Rekordy do przetworzenia >>
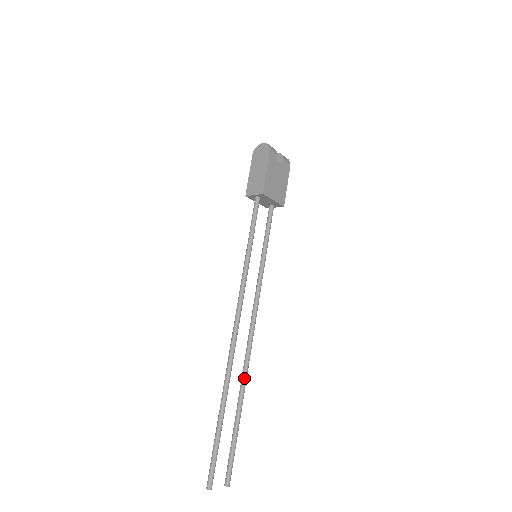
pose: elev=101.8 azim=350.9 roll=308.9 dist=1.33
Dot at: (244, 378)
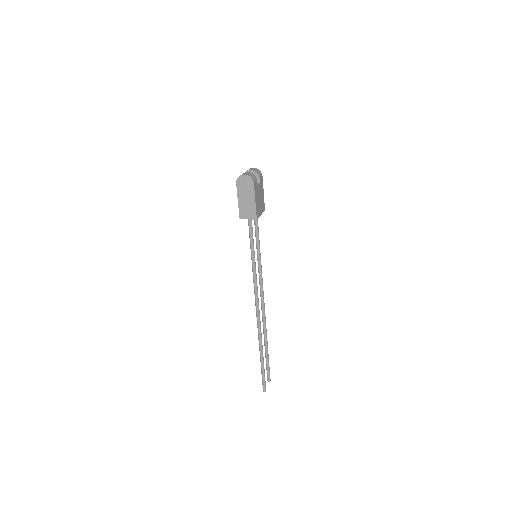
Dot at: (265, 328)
--
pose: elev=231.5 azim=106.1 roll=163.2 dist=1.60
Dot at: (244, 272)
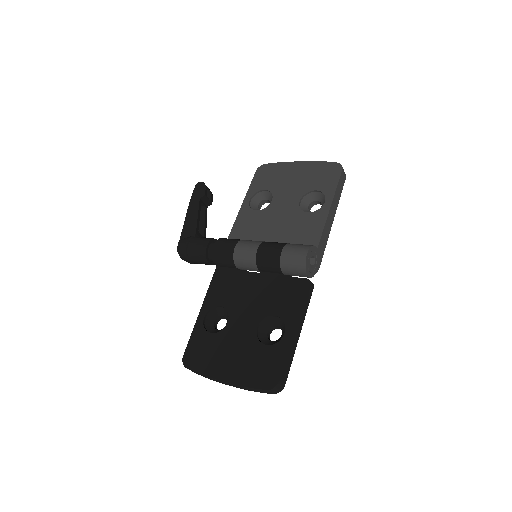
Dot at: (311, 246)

Opis zadania >> Przepisz jako listę numerowaną odcinek od wiersza zawierającego „pose: elev=101.8 azim=350.9” do wiersza zawierającego „Dot at: (265, 328)” włącznie, pomijając puste wiersze. Obrazów nie umieszczaj w odpowiedzi.

Odpowiedź >>
1. pose: elev=101.8 azim=350.9 roll=308.9 dist=1.33
2. Dot at: (244, 378)
3. Dot at: (265, 328)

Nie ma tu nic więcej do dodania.